We have seen some very encouraging examples of employers stepping up to the task and recognising the need for more flexibility. It will be fascinating to see the results of ongoing and future employee surveys to asses whether they felt their job quality improved in this aspect – or whether the tradeoffs for them (e.g. weaker social interactions at work) were too big.
The last fair work dimension is effective voice. This can mean formal or informal channels through which employees’ voices can be heard and through which change can be achieved. Out of the formal channels, it must be said that the trade union movement has been particularly effective during the pandemic, particularly in highlighting issues with PPE availability, and they should be commended for it. For their usual critics, this has been a very good example of where trade unions work well.
However, most employees are not unionised, especially those in the private sector and other voice channels become just as important.

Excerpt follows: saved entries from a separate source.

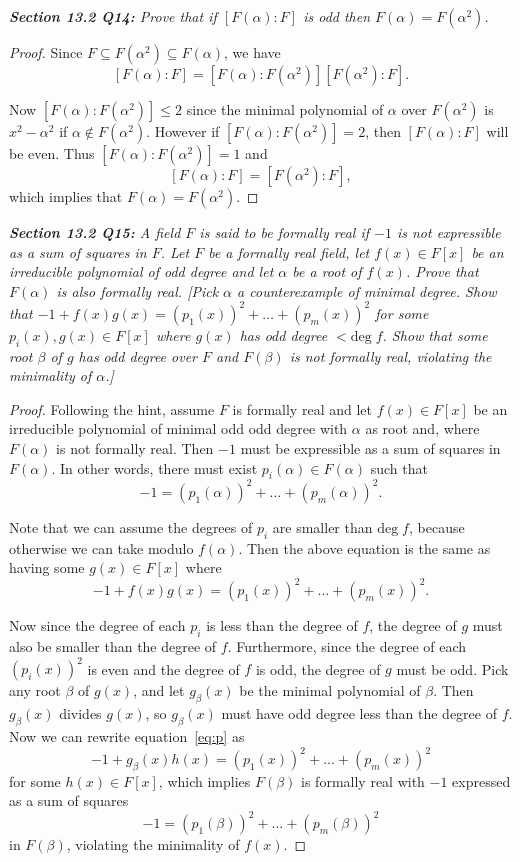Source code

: \documentclass{article}
\begin{document}
\it \textbf{Section 13.2 Q14:} Prove that if $[F(\alpha):F]$ is odd then
  $F(\alpha)=F(\alpha^2)$.

  \begin{proof}
    Since $F\subseteq F(\alpha^2) \subseteq F(\alpha)$, we have
    \[[F(\alpha):F] =[F(\alpha):F(\alpha^2)] [F(\alpha^2):F].\]

    Now $[F(\alpha):F(\alpha^2)]\leq2$ since the minimal polynomial of
    $\alpha$ over $F(\alpha^2)$ is $x^2-\alpha^2$ if $\alpha\not\in
    F(\alpha^2)$. However if $[F(\alpha):F(\alpha^2)]=2$, then
    $[F(\alpha):F]$ will be even. Thus $[F(\alpha):F(\alpha^2)]=1$ and
    \[[F(\alpha):F] =[F(\alpha^2):F],\]
    which implies that $F(\alpha)=F(\alpha^2)$.
  \end{proof}

\it \textbf{Section 13.2 Q15:} A field $F$ is said to be formally real if
  $-1$ is not expressible as a sum of squares in $F$. Let $F$ be a formally
  real field, let $f(x)\in F[x]$ be an irreducible polynomial of odd degree
  and let $\alpha$ be a root of $f(x)$. Prove that $F(\alpha)$ is also
  formally real. [Pick $\alpha$ a counterexample of minimal degree. Show
  that $-1+f(x)g(x) =(p_1(x))^2 +\ldots +(p_m(x))^2$ for some
  $p_i(x),g(x)\in F[x]$ where $g(x)$ has odd degree $<\text{deg}\; f$. Show
  that some root $\beta$ of $g$ has odd degree over $F$ and $F(\beta)$ is
  not formally real, violating the minimality of $\alpha$.] 

  \begin{proof}
    Following the hint, assume $F$ is formally real and let $f(x)\in F[x]$
    be an irreducible polynomial of minimal odd odd degree with $\alpha$ as
    root and, where $F(\alpha)$ is not formally real. Then $-1$ must be
    expressible as a sum of squares in $F(\alpha)$. In other words, there
    must exist $p_i(\alpha)\in F(\alpha)$ such that
    \[-1 =(p_1(\alpha))^2 +\ldots +(p_m(\alpha))^2.\]

    Note that we can assume the degrees of $p_i$ are smaller than
    $\text{deg}\; f$, because otherwise we can take modulo $f(\alpha)$.
    Then the above equation is the same as having some $g(x)\in F[x]$ where
    \begin{equation}
      -1+f(x)g(x) =(p_1(x))^2 +\ldots +(p_m(x))^2.
      \label{eq:p}
    \end{equation}

    Now since the degree of each $p_i$ is less than the degree of $f$, the
    degree of $g$ must also be smaller than the degree of $f$. Furthermore,
    since the degree of each $(p_i(x))^2$ is even and the degree of $f$ is
    odd, the degree of $g$ must be odd. Pick any root $\beta$ of $g(x)$,
    and let $g_\beta(x)$ be the minimal polynomial of $\beta$. Then
    $g_\beta(x)$ divides $g(x)$, so $g_\beta(x)$ must
    have odd degree less than the degree of $f$. Now we can rewrite
    equation~\ref{eq:p} as
    \[-1+g_\beta(x)h(x) =(p_1(x))^2 +\ldots +(p_m(x))^2\]
    for some $h(x)\in F[x]$, which implies $F(\beta)$ is formally real with
    $-1$ expressed as a sum of squares
    \[-1 =(p_1(\beta))^2 +\ldots +(p_m(\beta))^2\]
    in $F(\beta)$, violating the minimality of $f(x)$.
  \end{proof}
\end{document}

This can mean direct engagement between managers and workers, but also regular staff surveys, worker committees or employee representatives. In times of crisis, it is even more important to engage in direct and open communication with your employees as well as look for feedback and suggestions.
I genuinely believe that the responsible capitalism agenda (or capitalism with a human face) will become a lot more important post-pandemic. People are noticing the behaviours of companies and will remember those who looked after their staff, those who put stakeholders before shareholders and those who approached difficult decisions fairly. We know investors are noticing already. Governments will notice too.
It is clear that the pandemic highlighted issues across all five fair work dimensions – but if anything, it brought their importance to employee well-being into focus. Employers who are guided by fair work principles will find their employees happier and will hopefully reap productivity benefits in the months to come.
The impact of the pandemic on our GDP will only be temporary. But its impact on job quality – on how we think about flexible work, about essential, but insecure employment, about lifelong learning and employee health and well-being – should be permanent.